The analysis of horizontally polarized shear wave (SH-wave) into a piezoelectric layer overlying a functionally graded transversely isotropic (FGTI) half-space under the influence of an impulsive point source existing at its interface is the hallmark of this investigation.
FG in the half-space is caused by quadratic variations in the elastic constants and density. The framework of this study also encompasses the use of Green’s functions technique and Fourier transforms, non-dimensionalization of the resulting equations of motion and grooved boundary conditions occasioned by the modelled problem. The closed-form dispersion equation of SH-wave has been established with the aid of admissible boundary conditions and the properties of Green’s function.
To depict the results numerically, four distinct piezoelectric materials have been considered viz. PZT-5H ceramics, BaTiO3 ceramics, SiO2 glass and borosilicate glass. The study manifests the remarkable impact of parameters, viz. piezoelectric constant, dielectric constant and FG parameters through the aid of numerical examples and graphical demonstrations. It is crucial to state that among the four different types of piezoelectric materials, PZT-5H ceramics have the most prominent effect for all the parameters while borosilicate glass has the least.

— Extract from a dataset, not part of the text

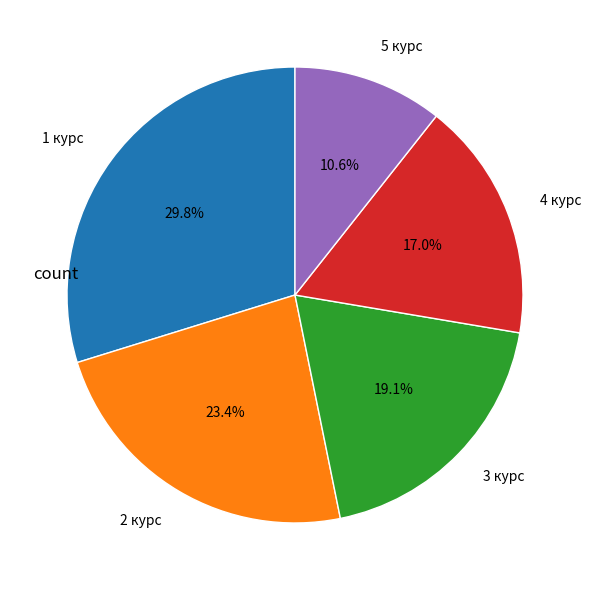

Is 2 курс the majority of the pie?

No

The originality of this research lies in its novel combination of Green’s function methodology with the study of SH-wave regulation in a specific layered material system, offering insights into both fundamental wave mechanics and potential practical applications. In addition, this study also has potential implications in the fabrication and optimization of surface acoustic wave (SAW) devices, Love wave sensors and transducers.